Ellas le respondieron que esa casa estaba cerrada desde hacía diez años, y que había pertenecido a Hermenegildo Alcérreca y a su hija Rosaura, y que ya nadie vivía ahí. Le dijeron que después de haberla habitado por tan solo unos meses, los moradores se habían marchado y que desde entonces se escuchaban terribles y desgarradores gritos a la medianoche.

Longinos trajo a un cura y a un cerrajero que abrió el portón. La casa estaba en completas ruinas, Cuando el frustrado enamorado subió al cuarto desde cuyo balcón vio por primera vez a su amada, descubrió que estaba completamente a oscuras. Al prender una vela vio en la cama los esqueletos: el de una mujer y el de un bebé. En la mano descarnada de la mujer podía verse la mitad de un abanico de encajes.
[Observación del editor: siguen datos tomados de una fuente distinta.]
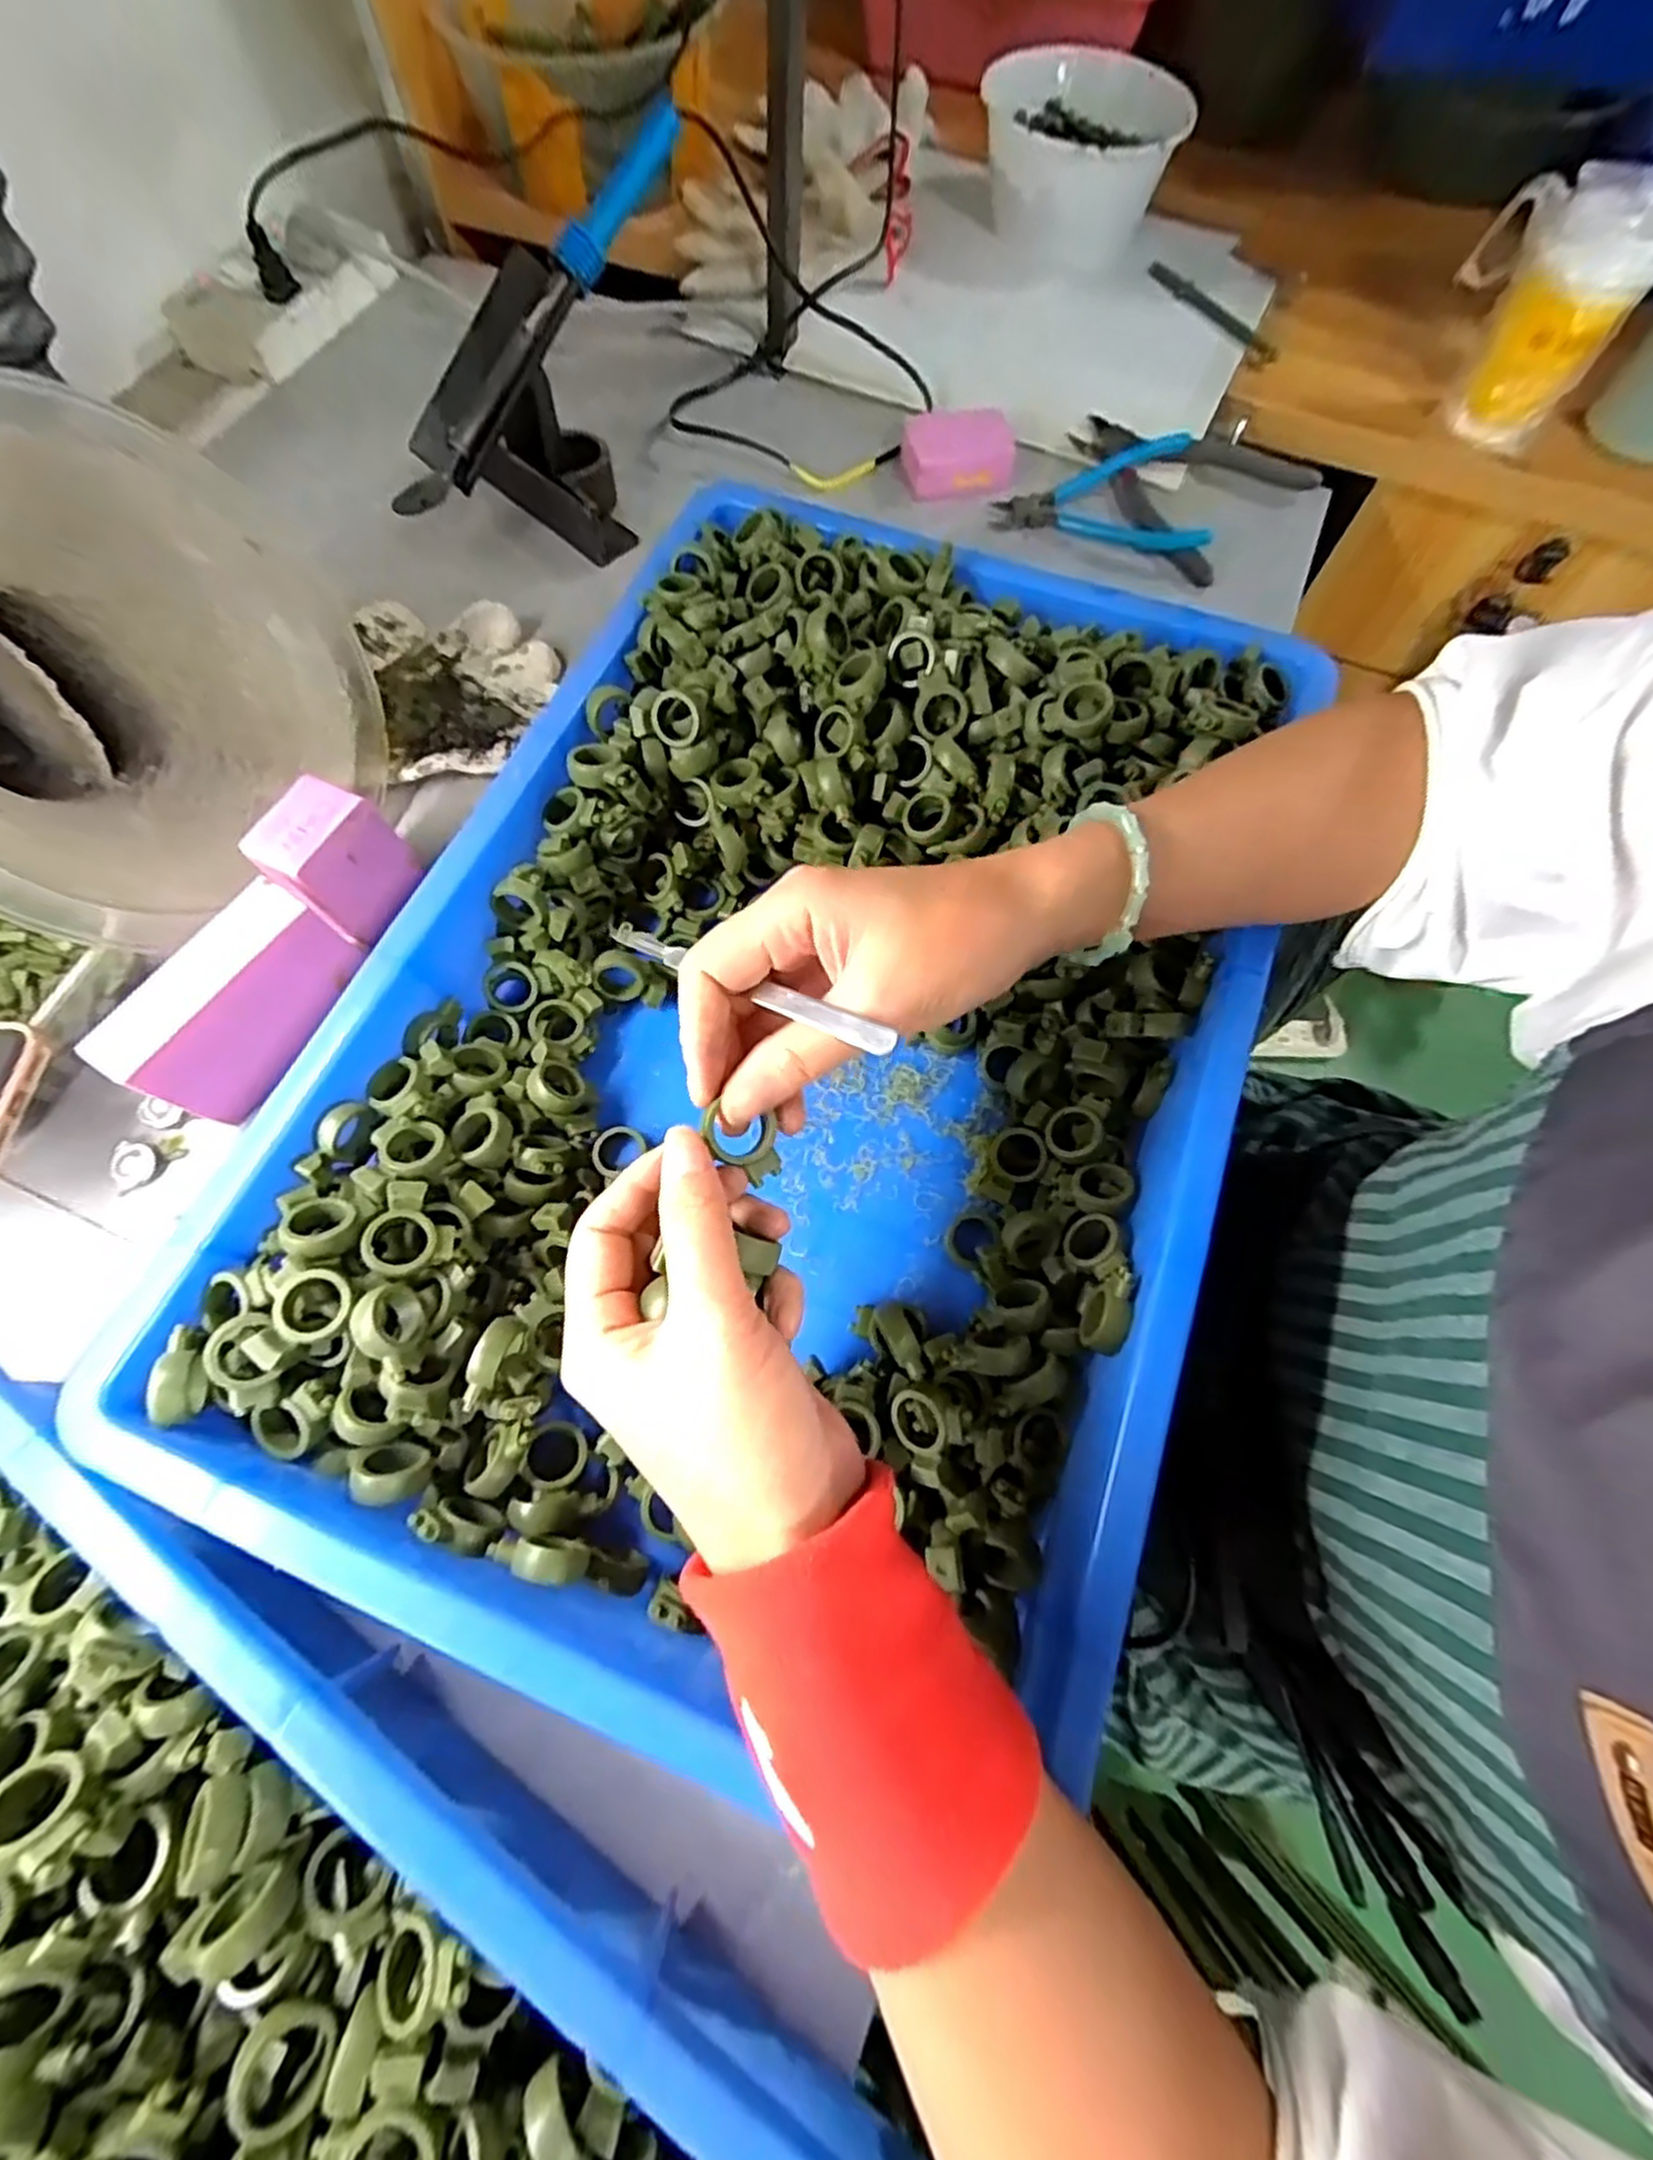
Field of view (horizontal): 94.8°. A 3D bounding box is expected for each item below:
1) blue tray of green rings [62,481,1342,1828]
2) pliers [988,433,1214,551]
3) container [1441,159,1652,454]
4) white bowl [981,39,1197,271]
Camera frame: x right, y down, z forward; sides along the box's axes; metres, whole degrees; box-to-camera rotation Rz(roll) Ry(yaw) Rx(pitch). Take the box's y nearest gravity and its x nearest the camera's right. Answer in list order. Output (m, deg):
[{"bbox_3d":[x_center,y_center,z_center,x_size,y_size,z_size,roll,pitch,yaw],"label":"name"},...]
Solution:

El sacerdote que acompañaba a Longinos echó agua bendita sobre los esqueletos y rezó por el descanso eterno de esas dos almas.

Al salir de la casa, destrozado y llorando por la pena de haber perdido a su amada, Longinos se topó con el esposo de la última mujer casada a la que había seducido. El marido, loco de furia, sacó su espada y se la clavó en el pecho al pecador, quien al instante murió.